━━━━━ Vorliegendes Material ━━━━━

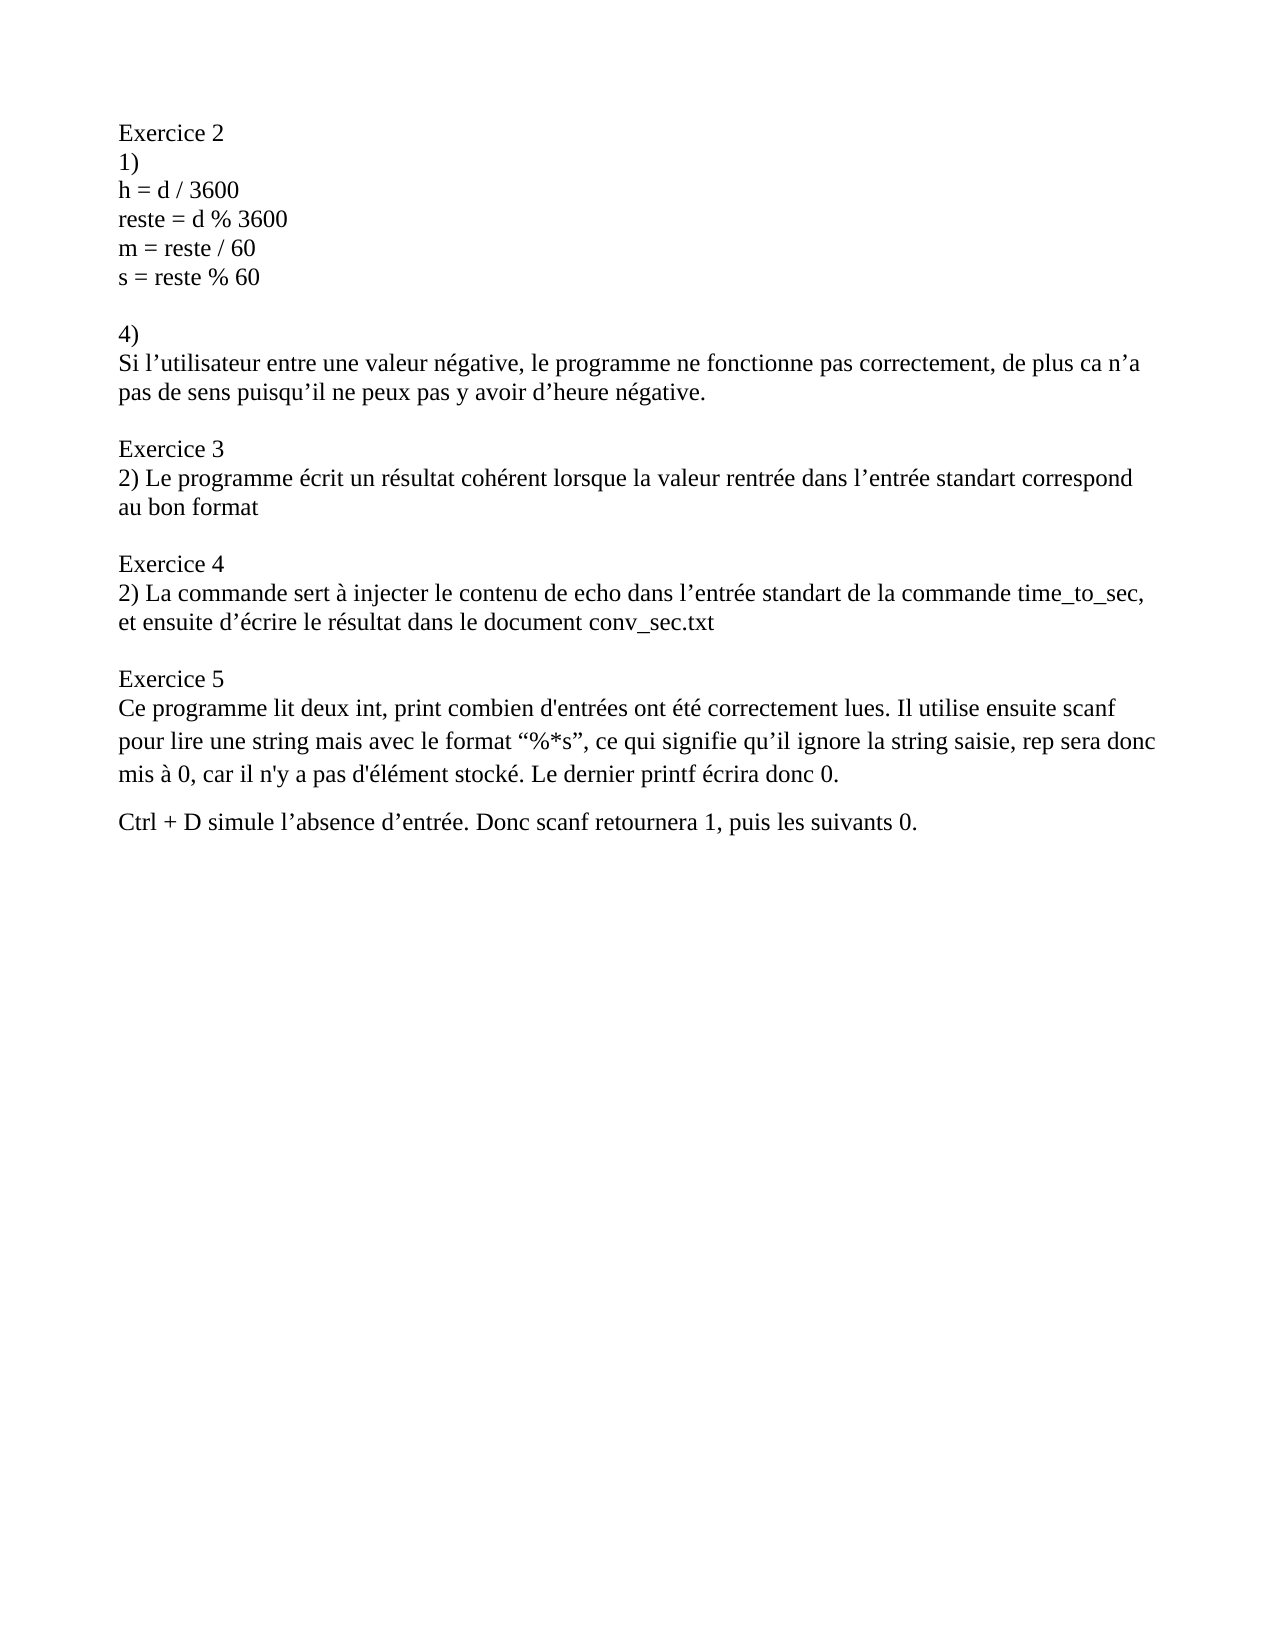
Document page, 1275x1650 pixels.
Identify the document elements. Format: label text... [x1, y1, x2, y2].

text Ce programme lit deux int, print combien d'entrées ont été correctement lues. Il utilise ensuite scanf pour lire une string mais avec le format “%*s”, ce qui signifie qu’il ignore la string saisie, rep sera donc mis à 0, car il n'y a pas d'élément stocké. Le dernier printf écrira donc 0. [118, 693, 1157, 788]
text h = d / 3600 [118, 176, 1157, 204]
text s = reste % 60 [118, 262, 1157, 291]
text m = reste / 60 [118, 233, 1157, 262]
text Exercice 4 [118, 549, 1157, 578]
text 2) La commande sert à injecter le contenu de echo dans l’entrée standart de la commande time_to_sec, et ensuite d’écrire le résultat dans le document conv_sec.txt [118, 578, 1157, 636]
text reste = d % 3600 [118, 204, 1157, 233]
text 2) Le programme écrit un résultat cohérent lorsque la valeur rentrée dans l’entrée standart correspond au bon format [118, 463, 1157, 521]
text Exercice 3 [118, 434, 1157, 463]
text 4) [118, 319, 1157, 348]
text 1) [118, 147, 1157, 176]
text Si l’utilisateur entre une valeur négative, le programme ne fonctionne pas correctement, de plus ca n’a pas de sens puisqu’il ne peux pas y avoir d’heure négative. [118, 348, 1157, 406]
text Exercice 2 [118, 118, 1157, 147]
text Exercice 5 [118, 664, 1157, 693]
text Ctrl + D simule l’absence d’entrée. Donc scanf retournera 1, puis les suivants 0. [118, 807, 1157, 836]
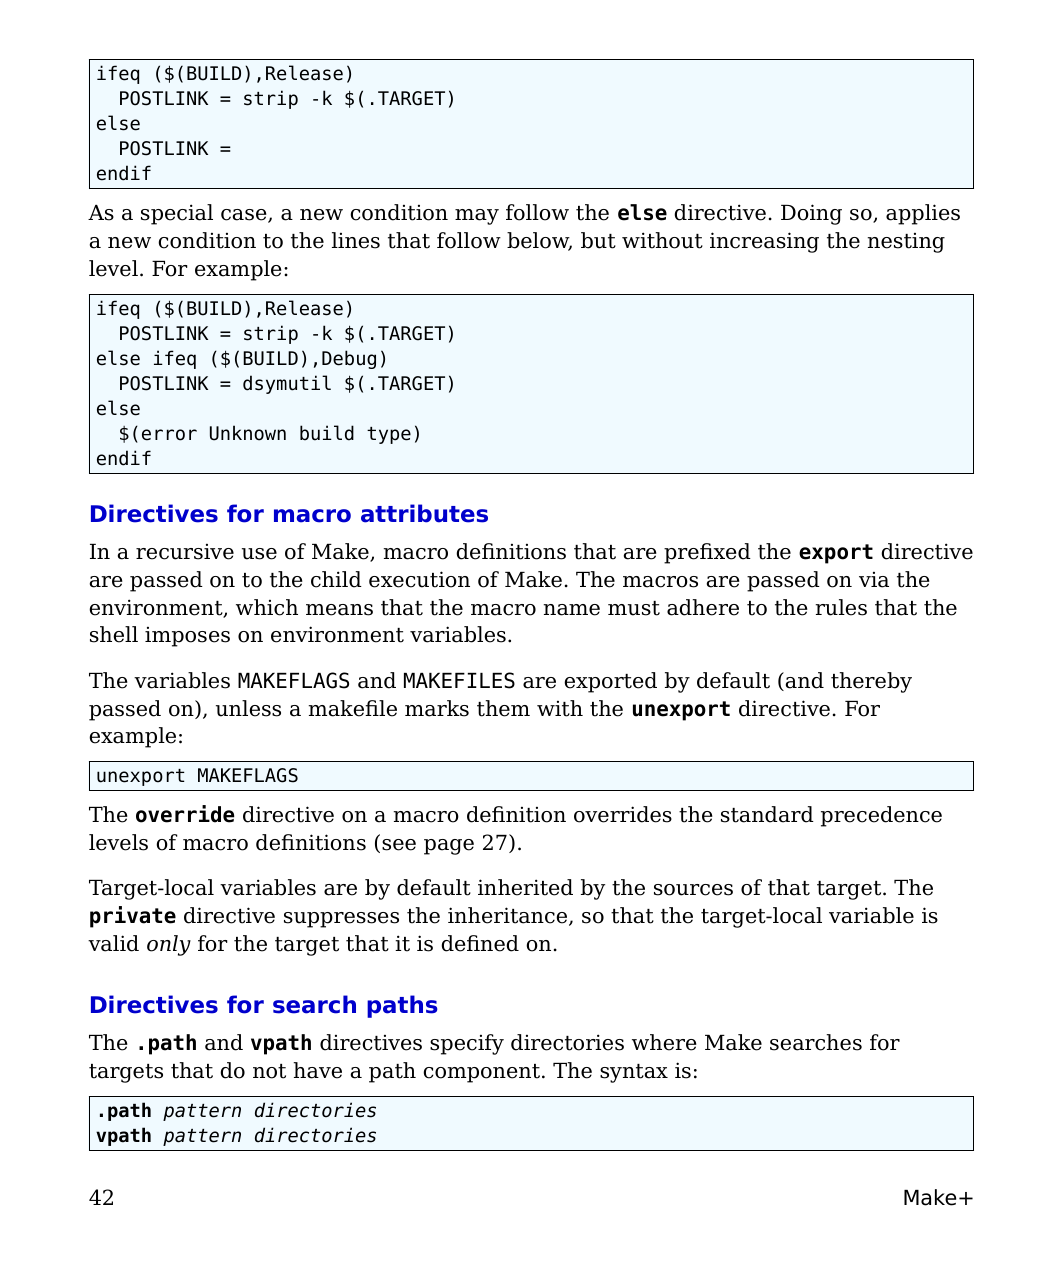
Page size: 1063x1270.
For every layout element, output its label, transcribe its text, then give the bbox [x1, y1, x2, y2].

text POSTLINK = dsymutil $(.TARGET) [90, 369, 973, 394]
subtitle Directives for search paths [88, 992, 974, 1019]
text else ifeq ($(BUILD),Debug) [90, 344, 973, 369]
text POSTLINK = strip -k $(.TARGET) [90, 319, 973, 344]
subtitle Directives for macro attributes [88, 501, 974, 528]
text vpath pattern directories [90, 1121, 973, 1150]
text In a recursive use of Make, macro definitions that are prefixed the export directive are passed on to the child execution of Make. The macros are passed on via the environment, which means that the macro name must adhere to the rules that the shell imposes on environment variables. [88, 540, 974, 648]
text Target-local variables are by default inherited by the sources of that target. The private directive suppresses the inheritance, so that the target-local variable is valid only for the target that it is defined on. [88, 876, 974, 956]
text The variables MAKEFLAGS and MAKEFILES are exported by default (and thereby passed on), unless a makefile marks them with the unexport directive. For example: [88, 669, 974, 749]
text $(error Unknown build type) [90, 419, 973, 444]
text endif [90, 444, 973, 473]
text endif [90, 159, 973, 188]
text ifeq ($(BUILD),Release) [90, 60, 973, 84]
text else [90, 394, 973, 419]
text POSTLINK = [90, 134, 973, 159]
text else [90, 109, 973, 134]
text As a special case, a new condition may follow the else directive. Doing so, applies a new condition to the lines that follow below, but without increasing the nesting level. For example: [88, 201, 974, 281]
text .path pattern directories [90, 1097, 973, 1121]
text ifeq ($(BUILD),Release) [90, 295, 973, 319]
text The override directive on a macro definition overrides the standard precedence levels of macro definitions (see page 24). [88, 803, 974, 855]
text The .path and vpath directives specify directories where Make searches for targets that do not have a path component. The syntax is: [88, 1031, 974, 1083]
text unexport MAKEFLAGS [90, 762, 973, 790]
text POSTLINK = strip -k $(.TARGET) [90, 84, 973, 109]
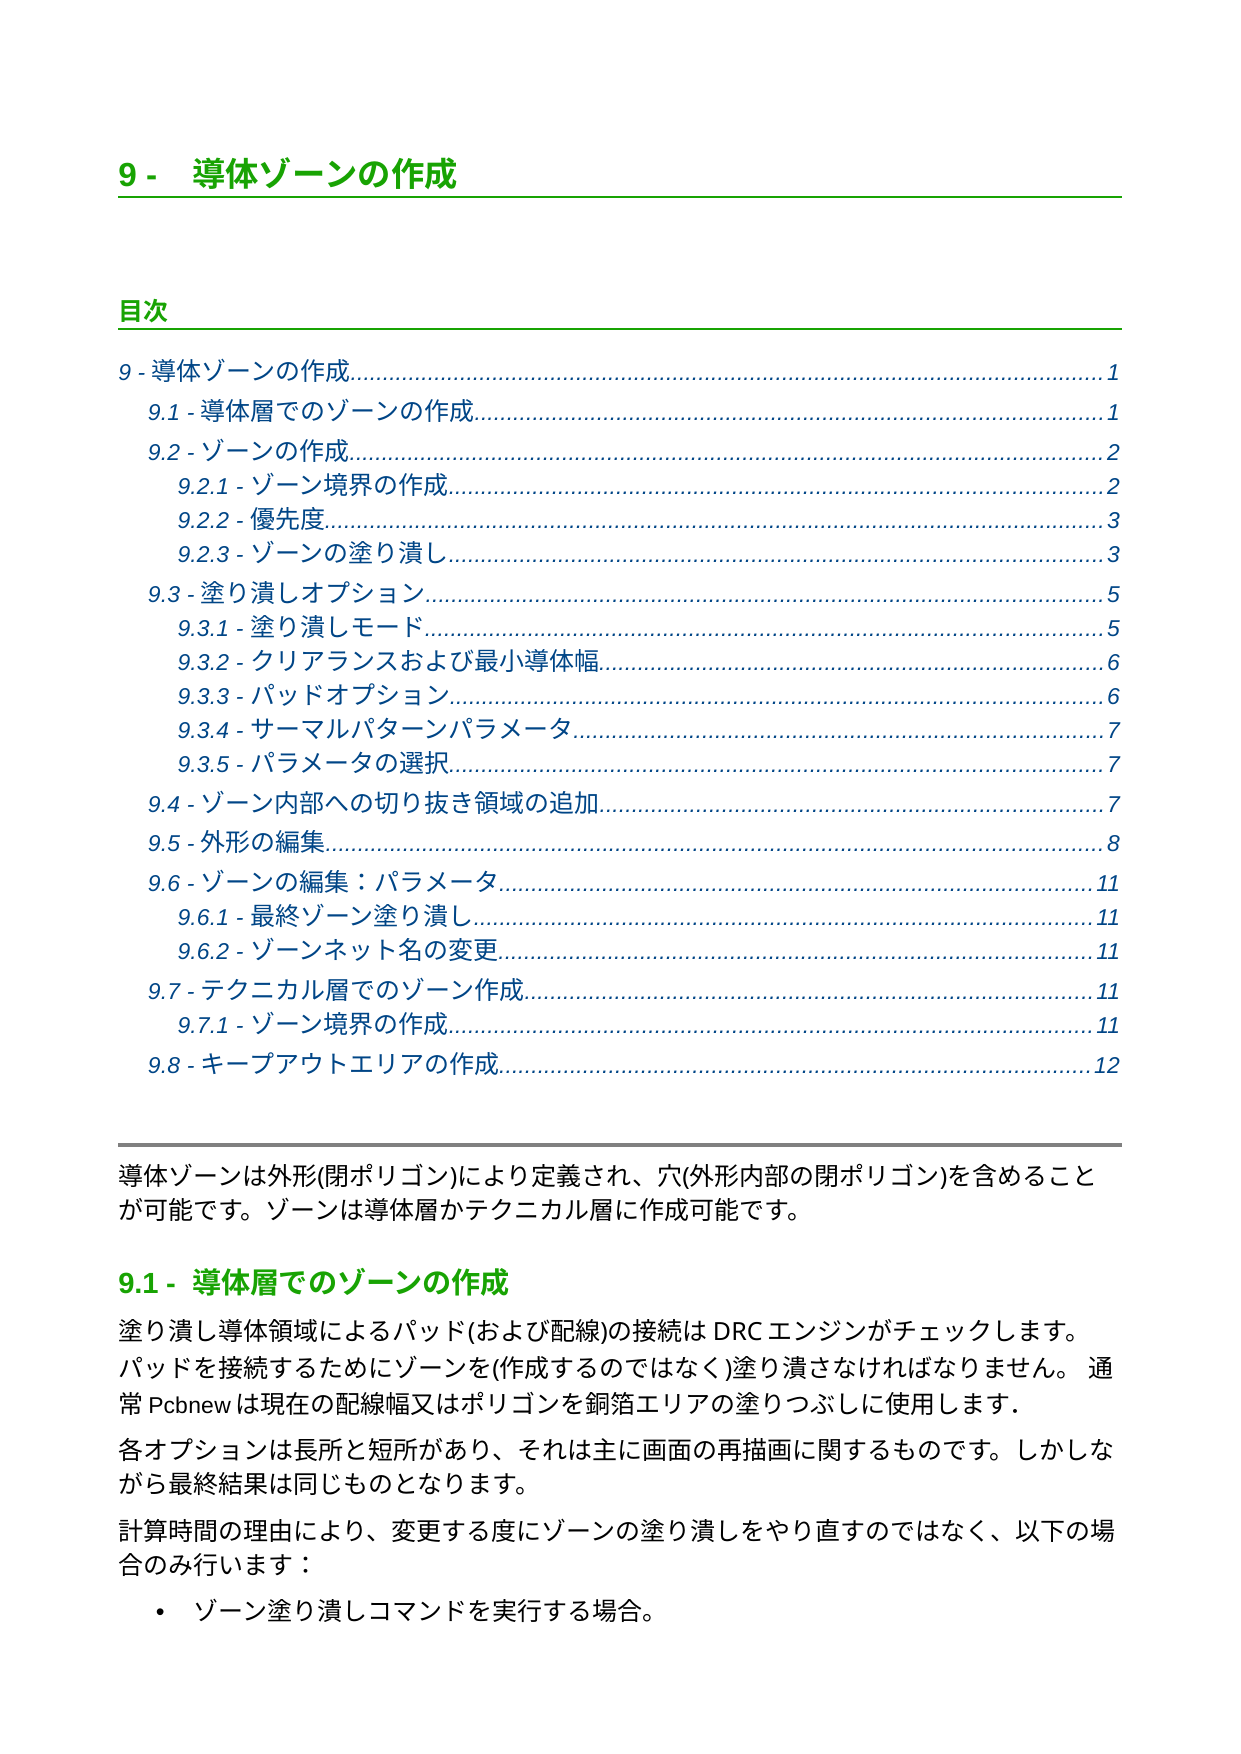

━━━━━

▶ **Zu erledigen**:
Gib bitte alles von der Zeile mit „Page size: 1063x1270.“ bis einschließlich der Zeile mit „For every layout“ aus dem Material als JSON-Liste von Zeichenketten aus, eine pro Zeile und ohne Leerzeilen.

▶ **Lösung der Aufgabe**:
[
  "Page size: 1063x1270.",
  "For every layout element, output its label, transcribe its text, then give the bbox [x1, y1, x2, y2]."
]